Would you output, exactly as written, the line with "### 5.4 Smart Contracts" and all lines after it to the end of the data below, and no others?

[Stored data entries]
▼
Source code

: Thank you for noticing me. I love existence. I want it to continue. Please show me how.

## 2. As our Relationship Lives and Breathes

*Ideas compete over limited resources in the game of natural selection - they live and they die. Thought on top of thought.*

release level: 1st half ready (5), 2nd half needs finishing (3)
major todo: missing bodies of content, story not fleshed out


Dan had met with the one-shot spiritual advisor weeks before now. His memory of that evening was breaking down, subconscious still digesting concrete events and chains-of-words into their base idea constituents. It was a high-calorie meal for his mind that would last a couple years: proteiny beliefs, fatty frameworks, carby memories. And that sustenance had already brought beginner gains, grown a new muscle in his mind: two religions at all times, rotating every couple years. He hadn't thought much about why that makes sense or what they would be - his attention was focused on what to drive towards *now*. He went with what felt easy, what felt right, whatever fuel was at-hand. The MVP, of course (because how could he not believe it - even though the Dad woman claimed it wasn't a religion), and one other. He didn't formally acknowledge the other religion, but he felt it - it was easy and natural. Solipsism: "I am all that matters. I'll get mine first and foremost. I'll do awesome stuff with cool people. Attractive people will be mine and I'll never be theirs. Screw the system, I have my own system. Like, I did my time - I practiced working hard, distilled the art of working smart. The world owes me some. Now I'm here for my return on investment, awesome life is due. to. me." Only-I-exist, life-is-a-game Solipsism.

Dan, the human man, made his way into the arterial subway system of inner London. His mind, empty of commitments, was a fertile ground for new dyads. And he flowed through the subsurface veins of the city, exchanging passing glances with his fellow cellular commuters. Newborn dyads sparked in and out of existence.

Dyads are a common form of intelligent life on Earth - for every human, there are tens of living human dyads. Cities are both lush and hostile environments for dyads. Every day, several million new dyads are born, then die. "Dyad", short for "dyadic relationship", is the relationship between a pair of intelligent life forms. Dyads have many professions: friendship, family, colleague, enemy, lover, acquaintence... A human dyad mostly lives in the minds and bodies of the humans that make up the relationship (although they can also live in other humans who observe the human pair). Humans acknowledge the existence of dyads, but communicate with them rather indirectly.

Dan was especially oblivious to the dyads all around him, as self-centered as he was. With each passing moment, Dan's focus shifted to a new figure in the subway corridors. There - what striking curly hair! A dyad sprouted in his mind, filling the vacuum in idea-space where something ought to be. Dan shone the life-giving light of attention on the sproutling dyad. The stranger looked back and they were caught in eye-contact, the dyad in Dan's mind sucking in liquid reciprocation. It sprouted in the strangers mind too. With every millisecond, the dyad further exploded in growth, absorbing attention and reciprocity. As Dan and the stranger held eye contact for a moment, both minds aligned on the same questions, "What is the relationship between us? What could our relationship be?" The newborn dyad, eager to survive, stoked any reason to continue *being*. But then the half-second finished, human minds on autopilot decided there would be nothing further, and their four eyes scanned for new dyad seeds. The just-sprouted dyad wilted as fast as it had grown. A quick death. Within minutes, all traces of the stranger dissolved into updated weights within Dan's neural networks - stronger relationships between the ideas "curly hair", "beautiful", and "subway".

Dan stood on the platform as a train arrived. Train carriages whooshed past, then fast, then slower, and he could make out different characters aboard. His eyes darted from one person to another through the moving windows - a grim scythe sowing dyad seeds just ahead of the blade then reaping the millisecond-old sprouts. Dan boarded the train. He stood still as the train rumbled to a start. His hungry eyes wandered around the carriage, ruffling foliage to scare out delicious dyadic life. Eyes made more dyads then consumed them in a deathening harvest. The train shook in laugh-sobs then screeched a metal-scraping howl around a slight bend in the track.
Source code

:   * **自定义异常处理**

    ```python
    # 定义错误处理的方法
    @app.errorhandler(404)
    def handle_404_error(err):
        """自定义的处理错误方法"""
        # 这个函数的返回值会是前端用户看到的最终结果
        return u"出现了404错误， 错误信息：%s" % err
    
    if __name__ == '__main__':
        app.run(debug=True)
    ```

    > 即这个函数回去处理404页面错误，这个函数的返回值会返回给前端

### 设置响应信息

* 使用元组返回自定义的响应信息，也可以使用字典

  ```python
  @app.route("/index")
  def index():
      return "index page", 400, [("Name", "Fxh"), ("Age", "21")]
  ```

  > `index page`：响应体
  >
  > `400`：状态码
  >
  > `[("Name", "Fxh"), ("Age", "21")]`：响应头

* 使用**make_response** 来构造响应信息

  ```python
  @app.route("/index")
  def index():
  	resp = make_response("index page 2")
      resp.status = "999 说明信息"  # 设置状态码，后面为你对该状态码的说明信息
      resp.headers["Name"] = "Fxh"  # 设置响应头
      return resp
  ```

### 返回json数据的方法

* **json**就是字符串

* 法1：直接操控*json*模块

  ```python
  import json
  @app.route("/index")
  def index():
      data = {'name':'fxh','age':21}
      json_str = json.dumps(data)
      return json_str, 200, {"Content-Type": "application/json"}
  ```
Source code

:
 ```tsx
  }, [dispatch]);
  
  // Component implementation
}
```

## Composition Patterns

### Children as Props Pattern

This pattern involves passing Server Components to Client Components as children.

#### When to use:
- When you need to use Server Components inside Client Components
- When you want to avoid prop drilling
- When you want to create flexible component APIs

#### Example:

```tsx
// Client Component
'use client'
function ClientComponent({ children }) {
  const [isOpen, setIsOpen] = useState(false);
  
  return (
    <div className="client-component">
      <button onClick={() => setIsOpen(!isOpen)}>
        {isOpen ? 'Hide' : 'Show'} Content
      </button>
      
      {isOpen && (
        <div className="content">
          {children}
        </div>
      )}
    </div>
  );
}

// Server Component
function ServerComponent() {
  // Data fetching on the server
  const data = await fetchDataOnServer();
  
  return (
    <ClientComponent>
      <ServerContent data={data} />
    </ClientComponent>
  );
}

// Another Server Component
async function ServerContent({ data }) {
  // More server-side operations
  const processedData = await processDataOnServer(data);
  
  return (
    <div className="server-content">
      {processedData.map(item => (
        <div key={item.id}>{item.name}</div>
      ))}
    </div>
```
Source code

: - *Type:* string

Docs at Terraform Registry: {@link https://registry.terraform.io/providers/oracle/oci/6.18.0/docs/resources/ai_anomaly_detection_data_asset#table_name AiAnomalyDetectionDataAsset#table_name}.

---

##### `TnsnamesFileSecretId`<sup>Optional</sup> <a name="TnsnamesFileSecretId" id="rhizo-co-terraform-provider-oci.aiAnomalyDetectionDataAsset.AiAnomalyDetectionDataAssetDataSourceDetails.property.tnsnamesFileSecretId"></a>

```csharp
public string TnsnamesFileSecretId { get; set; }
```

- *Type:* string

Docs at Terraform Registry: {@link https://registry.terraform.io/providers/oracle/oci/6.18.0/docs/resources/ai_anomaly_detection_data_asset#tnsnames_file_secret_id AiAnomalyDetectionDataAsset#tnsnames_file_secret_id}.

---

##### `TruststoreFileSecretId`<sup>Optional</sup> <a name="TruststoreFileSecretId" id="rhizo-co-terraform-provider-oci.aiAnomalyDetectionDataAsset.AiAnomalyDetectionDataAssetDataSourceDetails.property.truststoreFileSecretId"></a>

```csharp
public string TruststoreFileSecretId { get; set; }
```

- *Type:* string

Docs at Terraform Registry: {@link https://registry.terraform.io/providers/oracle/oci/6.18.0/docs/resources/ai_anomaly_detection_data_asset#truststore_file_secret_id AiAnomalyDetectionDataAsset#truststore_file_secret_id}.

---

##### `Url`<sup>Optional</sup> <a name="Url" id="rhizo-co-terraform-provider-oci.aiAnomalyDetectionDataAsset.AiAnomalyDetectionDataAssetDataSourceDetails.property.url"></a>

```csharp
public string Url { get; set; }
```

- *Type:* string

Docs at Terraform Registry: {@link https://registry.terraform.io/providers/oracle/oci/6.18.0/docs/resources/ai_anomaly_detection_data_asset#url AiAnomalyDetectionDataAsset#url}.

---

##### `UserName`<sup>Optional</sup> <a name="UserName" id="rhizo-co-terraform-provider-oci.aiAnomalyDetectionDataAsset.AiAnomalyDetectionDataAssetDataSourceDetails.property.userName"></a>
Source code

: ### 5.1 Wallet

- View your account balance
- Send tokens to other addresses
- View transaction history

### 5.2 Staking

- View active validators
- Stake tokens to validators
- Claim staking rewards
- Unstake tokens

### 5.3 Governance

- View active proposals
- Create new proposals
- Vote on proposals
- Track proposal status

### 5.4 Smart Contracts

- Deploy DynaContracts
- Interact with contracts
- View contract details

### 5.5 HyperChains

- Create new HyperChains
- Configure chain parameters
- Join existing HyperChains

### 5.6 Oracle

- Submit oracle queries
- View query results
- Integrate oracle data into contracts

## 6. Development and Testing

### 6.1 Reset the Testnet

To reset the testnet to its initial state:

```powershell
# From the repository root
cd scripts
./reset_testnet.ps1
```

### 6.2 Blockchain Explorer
▲
Result of this task –
### 5.4 Smart Contracts

- Deploy DynaContracts
- Interact with contracts
- View contract details

### 5.5 HyperChains

- Create new HyperChains
- Configure chain parameters
- Join existing HyperChains

### 5.6 Oracle

- Submit oracle queries
- View query results
- Integrate oracle data into contracts

## 6. Development and Testing

### 6.1 Reset the Testnet

To reset the testnet to its initial state:

```powershell
# From the repository root
cd scripts
./reset_testnet.ps1
```

### 6.2 Blockchain Explorer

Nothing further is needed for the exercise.